Written by: Jack Mayfield
2023 saw the release of the final season of Succession and it was a fine conclusion to an incredible show. The comedy-drama series surrounds the Roy family and their media and entertainment conglomerate Waystar RoyCo. The head of which, Logan Roy (Brian Cox), must decide who will eventually succeed him as CEO. The eldest son Kendall Roy (Jeremy Strong) was the obvious choice back in 2018 during the pilot; however, he now faces competition from the likes of his siblings Siobhan Roy (Sarah Snook) and Roman Roy (Kieran Culkin). Despite this, the run time is devoted to more than this.
To me, Succession is a show about interpersonal relationships; we get to really know and understand these characters presented to us in a way few modern TV series do. Both serious and hilarious, the front and centre being Cousin Greg (Nicholas Braun) and Tom Wambsgans’ (Matthew Macfadyen) interactions throughout the four seasons. Last year, I watched Succession from beginning to end and can now call it one of my all-time favourite TV shows. Featuring stunning visuals and a beautiful score throughout, this is not something to miss out on. Add Succession to your 2024 watchlist if you haven’t already.
Written by: Bonnie Hull
“I still don’t understand the play?” “Doesn’t matter. Just keep telling the story.” This quote from Asteroid City should be at the forefront of everyone’s minds when taking in this film. We are all well aware of the Wes Anderson trend that circulated on TikTok in 2023. Alongside the creation of our own Wes Anderson productions, he released his own. Despite sparking extensive discussions since its release, I consider Asteroid City to be one of Anderson’s most sincere works. Based in 1955, he takes us to a small town in an American desert, which is hosting a Junior Stargazer/Space Cadet convention. An extraterrestrial visitor interrupts the convention which puts the whole event on lockdown. Asteroid City includes Wes Anderson’s signature long takes, prevalent symmetry and iconic colour theory.
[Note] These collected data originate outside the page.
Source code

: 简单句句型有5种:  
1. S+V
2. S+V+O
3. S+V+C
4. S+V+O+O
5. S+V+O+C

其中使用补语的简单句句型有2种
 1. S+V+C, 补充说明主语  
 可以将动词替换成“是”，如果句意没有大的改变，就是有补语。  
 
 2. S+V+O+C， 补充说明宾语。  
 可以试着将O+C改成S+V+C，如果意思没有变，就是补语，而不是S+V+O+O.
There is also a typical lack of protagonists or antagonists; rather, each individual contributes to the collective narrative with their unique stories and morals. Similarly seen in The French Dispatch, where Anderson weaves a multiplicity of stories around each character’s individual mission in the film. Asteroid City stands as a notable film from 2023 in my view, as I rarely witness films which can make me feel impassioned whilst Jeff Golblum dressed as an alien stares blankly at me through the screen. This film is silly, yet highly thought-provoking and I admire that. Asteroid City presents the impact of human connection; it embraces uncertainty and abnormality and remoulds them into this beautiful and abstract work, filled with surreal imagery and existentialist rabbit holes. Initially slow and perplexing, Anderson encourages embracing non-linear storytelling; clarity is not always a prerequisite for significance.